• **Page excerpt**:
The provision creating the option to get a license photo that won’t work with facial recognition would allow Alaska residents to keep their faces out of a massive facial recognition database and would hinder the federal surveillance state.

2019 report revealed that the federal government has turned state drivers’ license photos into a giant facial recognition database, putting virtually every driver in America in a perpetual electronic police lineup. The revelations generated widespread outrage, but the story wasn’t new. The federal government has been developing a massive facial recognition system for years.

The FBI rolled out a nationwide facial recognition program in the fall of 2014, with the goal of building a giant biometric database with pictures provided by the states and corporate friends.

In 2016, the Center on Privacy and Technology at Georgetown Law released “The Perpetual Lineup,” a massive report on law enforcement use of facial recognition technology in the U.S. You can read the complete report at perpetuallineup.org. The organization conducted a year-long investigation and collected more than 15,000 pages of documents through more than 100 public records requests. The report paints a disturbing picture of intense cooperation between the federal government, and state and local law enforcement to develop a massive facial recognition database.

“Face recognition is a powerful technology that requires strict oversight. But those controls, by and large, don’t exist today,” report co-author Clare Garvie said. “With only a few exceptions, there are no laws governing police use of the technology, no standards ensuring its accuracy, and no systems checking for bias. It’s a wild west.”

Despite the outrage generated by these reports, Congress has done nothing to roll back this facial recognition program.

There are many technical and legal problems with facial recognition, including significant concerns about the accuracy of the technology, particularly when reading the facial features of minority populations. During a test run by the ACLU of Northern California, facial recognition misidentified 26 members of the California legislature as people in a database of arrest photos.

With facial recognition technology, police and other government officials have the capability to track individuals in real-time. These systems allow law enforcement agents to use video cameras and continually scan everybody who walks by. According to the report, several major police departments have expressed an interest in this type of real-time tracking. Documents revealed agencies in at least five major cities, including Los Angeles, either claimed to run real-time face recognition off of street cameras, bought technology with the capability, or expressed written interest in buying it.

In all likelihood, the federal government heavily involves itself in helping state and local agencies obtain this technology. The feds provide grant money to local law enforcement agencies for a vast array of surveillance gear, including ALPRs, stingray devices and drones. The federal government essentially encourages and funds a giant nationwide surveillance net and then taps into the information via fusion centers and the Information Sharing Environment (ISE).

• **Work to complete**:
1 - According to the facial recognition excerpt, how many members of the California legislature did facial recognition misidentify in the ACLU of Northern California test?
2 - Reproduce word for word the part of the facial recognition excerpt from "The FBI rolled out" up to and including "facial recognition database.".
You won't need the listing to do any of this.

• **Supplied material**:
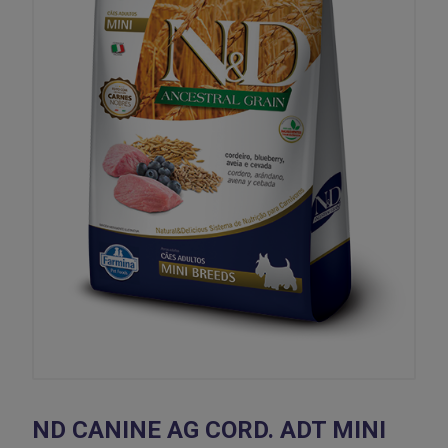
ND CANINE AG CORD. ADT MINI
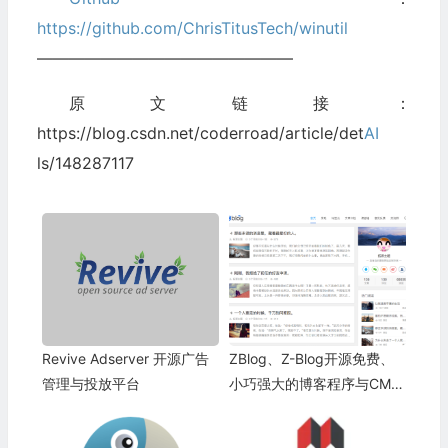
https://github.com/ChrisTitusTech/winutil
————————————————
原文链接：
https://blog.csdn.net/coderroad/article/det
AI
ls/148287117
Revive Adserver 开源广告
ZBlog、Z-Blog开源免费、
管理与投放平台
小巧强大的博客程序与CMS
建站系统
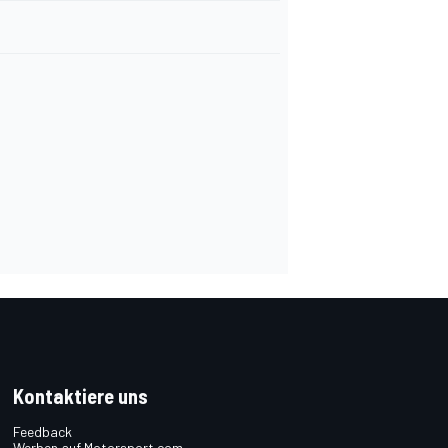
Kontaktiere uns
Feedback
Werben auf Motorsport.com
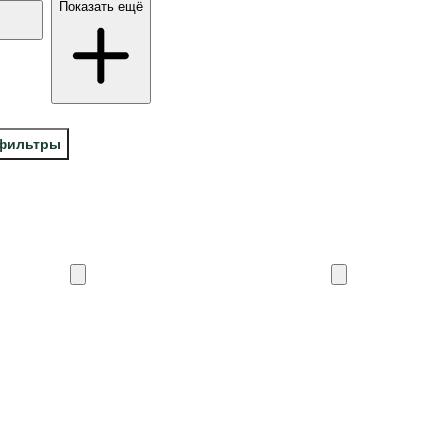
Показать ещё
 фильтры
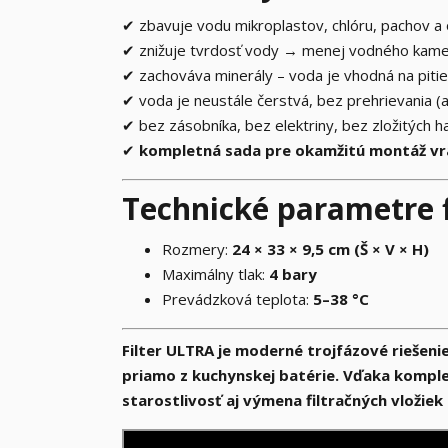
✔ zbavuje vodu mikroplastov, chlóru, pachov a 
✔ znižuje tvrdosť vody → menej vodného kam
✔ zachováva minerály – voda je vhodná na pitie
✔ voda je neustále čerstvá, bez prehrievania (ak
✔ bez zásobníka, bez elektriny, bez zložitých h
✔
kompletná sada pre okamžitú montáž vrá
Technické parametre 
Rozmery:
24 × 33 × 9,5 cm (Š × V × H)
Maximálny tlak:
4 bary
Prevádzková teplota:
5–38 °C
Filter ULTRA je moderné trojfázové riešeni
priamo z kuchynskej batérie. Vďaka kompl
starostlivosť aj výmena filtračných vložie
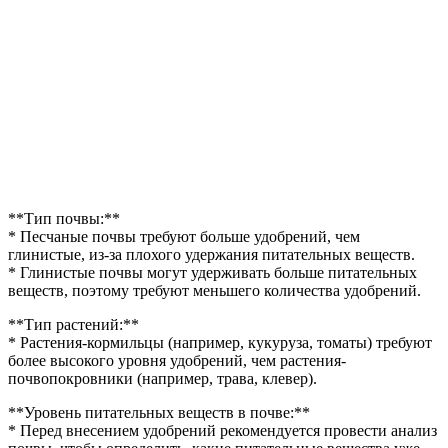
**Тип почвы:**
* Песчаные почвы требуют больше удобрений, чем
глинистые, из-за плохого удержания питательных веществ.
* Глинистые почвы могут удерживать больше питательных
веществ, поэтому требуют меньшего количества удобрений.
**Тип растений:**
* Растения-кормильцы (например, кукуруза, томаты) требуют
более высокого уровня удобрений, чем растения-
почвопокровники (например, трава, клевер).
**Уровень питательных веществ в почве:**
* Перед внесением удобрений рекомендуется провести анализ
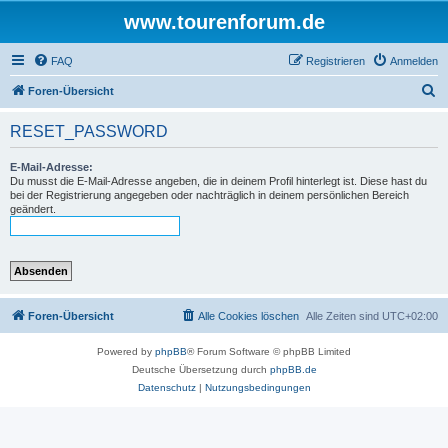
www.tourenforum.de
FAQ
Registrieren
Anmelden
S
Foren-Übersicht
u
RESET_PASSWORD
c
h
E-Mail-Adresse:
Du musst die E-Mail-Adresse angeben, die in deinem Profil hinterlegt ist. Diese hast du
e
bei der Registrierung angegeben oder nachträglich in deinem persönlichen Bereich
geändert.
Foren-Übersicht
Alle Cookies löschen
Alle Zeiten sind
UTC+02:00
Powered by
phpBB
® Forum Software © phpBB Limited
Deutsche Übersetzung durch
phpBB.de
Datenschutz
|
Nutzungsbedingungen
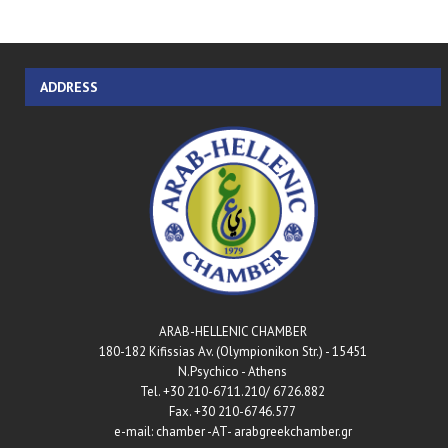
ADDRESS
ARAB-HELLENIC CHAMBER
180-182 Kifissias Av. (Olympionikon Str.) - 15451
N.Psychico - Athens
Tel. +30 210-6711.210/ 6726.882
Fax. +30 210-6746.577
e-mail: chamber -AT- arabgreekchamber.gr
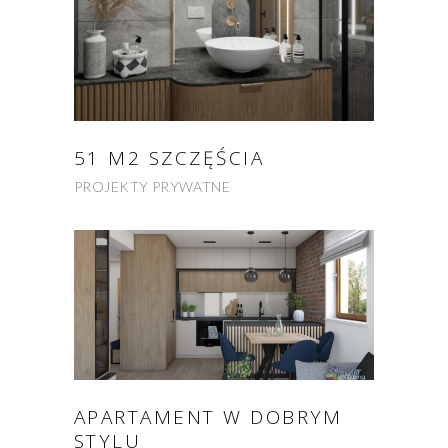
51 M2 SZCZĘŚCIA
PROJEKTY PRYWATNE
APARTAMENT W DOBRYM
STYLU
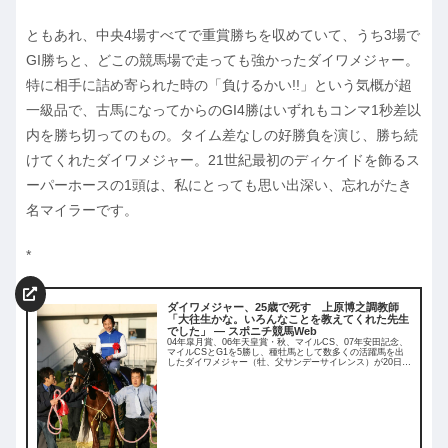
ともあれ、中央4場すべてで重賞勝ちを収めていて、うち3場で
GI勝ちと、どこの競馬場で走っても強かったダイワメジャー。
特に相手に詰め寄られた時の「負けるかい!!」という気概が超
一級品で、古馬になってからのGI4勝はいずれもコンマ1秒差以
内を勝ち切ってのもの。タイム差なしの好勝負を演じ、勝ち続
けてくれたダイワメジャー。21世紀最初のディケイドを飾るス
ーパーホースの1頭は、私にとっても思い出深い、忘れがたき
名マイラーです。
*
ダイワメジャー、25歳で死す 上原博之調教師
「大往生かな。いろんなことを教えてくれた先生
でした」 ― スポニチ競馬Web
04年皐月賞、06年天皇賞・秋、マイルCS、07年安田記念、
マイルCSとG1を5勝し、種牡馬として数多くの活躍馬を出
したダイワメジャー（牡、父サンデーサイレンス）が20日、
けい養先の社台スタリオンステーション（北...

• **Expected responses**:
1 - It misidentified 26 members.

2 -
The FBI rolled out a nationwide facial recognition program in the fall of 2014, with the goal of building a giant biometric database with pictures provided by the states and corporate friends.

In 2016, the Center on Privacy and Technology at Georgetown Law released “The Perpetual Lineup,” a massive report on law enforcement use of facial recognition technology in the U.S. You can read the complete report at perpetuallineup.org. The organization conducted a year-long investigation and collected more than 15,000 pages of documents through more than 100 public records requests. The report paints a disturbing picture of intense cooperation between the federal government, and state and local law enforcement to develop a massive facial recognition database.